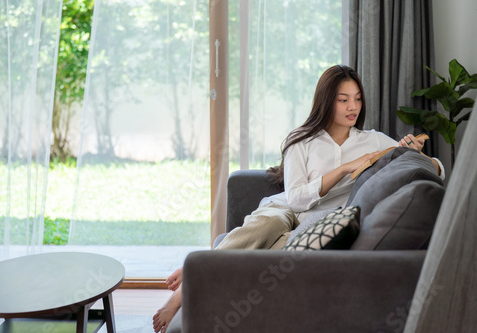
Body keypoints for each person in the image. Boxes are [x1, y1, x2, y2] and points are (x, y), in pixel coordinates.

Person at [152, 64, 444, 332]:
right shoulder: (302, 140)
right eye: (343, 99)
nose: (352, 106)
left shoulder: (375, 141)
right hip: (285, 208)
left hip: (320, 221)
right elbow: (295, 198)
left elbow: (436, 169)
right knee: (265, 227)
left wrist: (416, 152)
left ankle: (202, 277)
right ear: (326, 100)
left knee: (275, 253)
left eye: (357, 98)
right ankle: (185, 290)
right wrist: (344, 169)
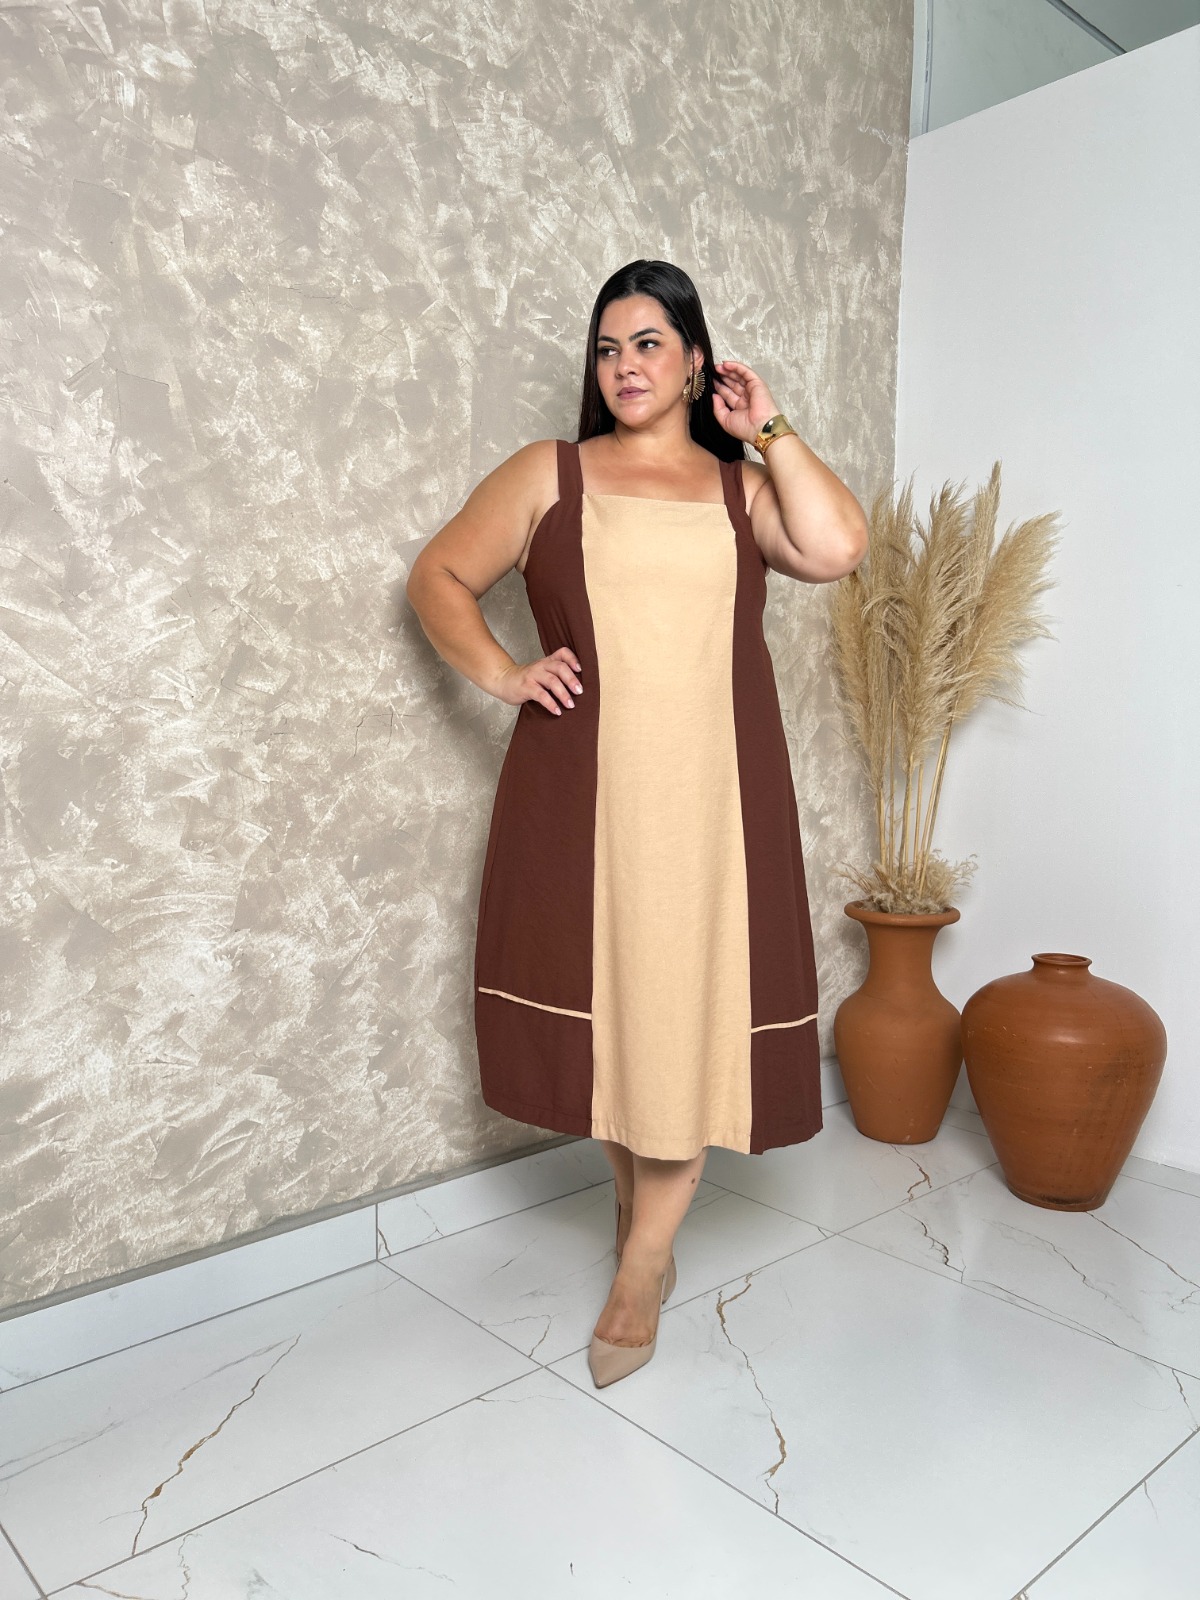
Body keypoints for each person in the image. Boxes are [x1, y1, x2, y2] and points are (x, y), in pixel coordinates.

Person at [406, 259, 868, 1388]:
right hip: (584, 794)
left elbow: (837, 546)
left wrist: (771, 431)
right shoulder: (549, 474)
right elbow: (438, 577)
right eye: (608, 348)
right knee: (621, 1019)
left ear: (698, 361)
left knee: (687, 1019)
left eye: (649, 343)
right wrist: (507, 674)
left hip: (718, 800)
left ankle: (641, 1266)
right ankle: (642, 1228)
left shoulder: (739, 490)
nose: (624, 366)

-------

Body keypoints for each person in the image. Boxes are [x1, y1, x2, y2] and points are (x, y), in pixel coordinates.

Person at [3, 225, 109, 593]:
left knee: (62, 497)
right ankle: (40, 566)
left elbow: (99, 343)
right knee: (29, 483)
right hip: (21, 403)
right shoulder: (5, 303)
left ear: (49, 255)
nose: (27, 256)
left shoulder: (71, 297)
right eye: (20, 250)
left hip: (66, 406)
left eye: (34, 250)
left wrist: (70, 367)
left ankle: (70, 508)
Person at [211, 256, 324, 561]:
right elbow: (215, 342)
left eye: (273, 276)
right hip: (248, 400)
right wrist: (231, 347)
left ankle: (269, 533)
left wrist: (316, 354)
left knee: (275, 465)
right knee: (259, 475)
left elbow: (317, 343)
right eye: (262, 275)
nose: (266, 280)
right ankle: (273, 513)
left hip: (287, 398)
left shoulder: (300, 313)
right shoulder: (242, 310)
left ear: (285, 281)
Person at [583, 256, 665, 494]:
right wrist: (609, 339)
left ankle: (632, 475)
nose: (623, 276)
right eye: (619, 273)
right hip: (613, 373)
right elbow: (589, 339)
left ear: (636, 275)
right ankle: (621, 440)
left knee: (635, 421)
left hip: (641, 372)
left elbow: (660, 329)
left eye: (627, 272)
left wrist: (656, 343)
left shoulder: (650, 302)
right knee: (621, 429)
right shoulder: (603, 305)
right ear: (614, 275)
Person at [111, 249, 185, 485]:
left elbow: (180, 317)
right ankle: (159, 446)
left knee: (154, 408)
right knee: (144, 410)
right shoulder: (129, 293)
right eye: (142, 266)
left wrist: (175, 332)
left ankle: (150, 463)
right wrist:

-------

## WORK INSTRUCTIONS
Search the entries for the word "ankle" and gather every line where it appears.

## YOUR RESPONSE
left ankle: (202, 277)
right ankle: (185, 290)
left ankle: (641, 1266)
right ankle: (642, 1228)
right ankle: (40, 566)
left ankle: (70, 508)
left ankle: (269, 533)
right ankle: (273, 513)
left ankle: (632, 475)
right ankle: (621, 440)
right ankle: (159, 446)
left ankle: (150, 463)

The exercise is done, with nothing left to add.